Conclusions and future directions
The complex interaction between smoking and DM poses multiple challenges for the researcher, the clinician and the patient. Current evidence shows that regular smoking is an important risk factor for cardiovascular morbidity and mortality in patients with diabetes. Although the role of smoking and the impact of smoking cessation on microvascular complications has not been fully clarified, stopping smoking must remain a primary goal for people with diabetes to decrease their risk for macrovascular complications.

The patient with diabetes who smokes may represent a distinct ‘‘phenotype’’ with different glyco-metabolic profile, accelerated vascular damage, variable progression of macro and micro-vascular complications and poor response to smoking cessation management. Given that not all smokers with DM are susceptible to the detrimental effects of cigarette smoke, searching key phenotypic predictors for this vulnerability may be an important area for future investigation.

The increased recognition that regular smoking and DM is a dangerous liaison albeit with confusing relationships should stimulate greater efforts to develop effective smoking cessation programs and encourage avoidance strategies. The high smoking prevalence among patients with diabetes, their poor level of glyco-metabolic control and their low success rates of stopping smoking all highlight the importance of systematically counseling smokers with DM of the numerous risks of smoking.
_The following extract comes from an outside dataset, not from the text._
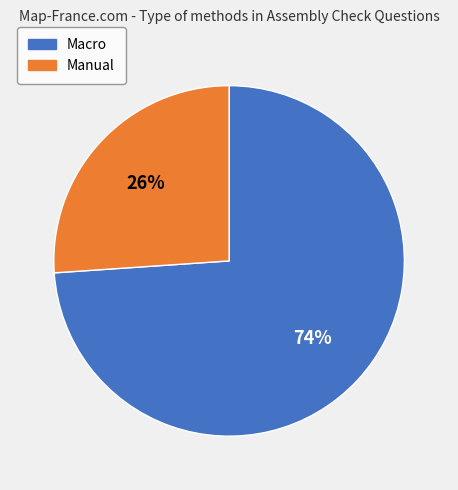

Combined, do Macro and Manual account for over 50%?

Yes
Doctors and healthcare providers therefore have a duty to alert their patients with diabetes about the additional burden of risks of caused by smoking. The message must be strong and personalized. Physicians should evaluate the need to prescribe drugs for the treatment of nicotine addiction to decrease nicotine withdrawal symptoms that may occur: dysphoric or depressed mood, irritability, frustration or anger, anxiety and restlessness, increased cough, increased appetite, weight gain, sense of weakness and constipation. Physicians should not hesitate to refer these patients to a specialized center and follow-up on their course of treatment.

Alas, the solid bond with cigarette smoking creates a huge obstacle for the smoker, even for those who have a strong desire to quit, so much so that several attempts and treatments must be attempted before obtaining a lasting abstinence. Where success has not be achieved, clinicians should consider alternative strategies including those based on risk reduction by using the new emerging technological devices without combustion (e.g. electronic cigarettes and heated tobacco devices) [130, 131]. Although, little is known about the health effects of long-term vaping or heated tobacco systems, we know for sure that long-term consumption of combustible cigarette is deadly liasion and can lead to the development of diabetes and other metabolic alterations. The recent outbreak of severe acute respiratory illnesses among several hundred US young adults and teens is NOT linked to commercial nicotine vaping products; the evidence is mounting that the actual source of these illnesses is the consumption of some illegal, black market THC carts (cartridges) containing dangerous adulterants as recently stated by the FDA [132].

Given that many patients with diabetes continue smoking despite the well-known health risks, these emerging technologies for nicotine delivery could be a viable and much less harmful alternative. We are aware of only one paper investigating the impact of e-cigarette use in diabetes. A large Internet-based survey of 574 regular e-cigarette users with diabetes [133] found that 41.9% of the respondents reported improvement in diabetes control after switching away conventional cigarettes to e-cigarettes, whereas worsening was reported in only 0.6%. More studies in smokers with diabetes will be required to confirm these initial findings.

Smoking and diabetes presents both a dangerous liaison and confusing relationships. While we wait for further research for more evidence, promoting smoking cessation for those with DM deserves to be a top priority. Encouraging all smokers to quit may reduce the number of cases of DM overall.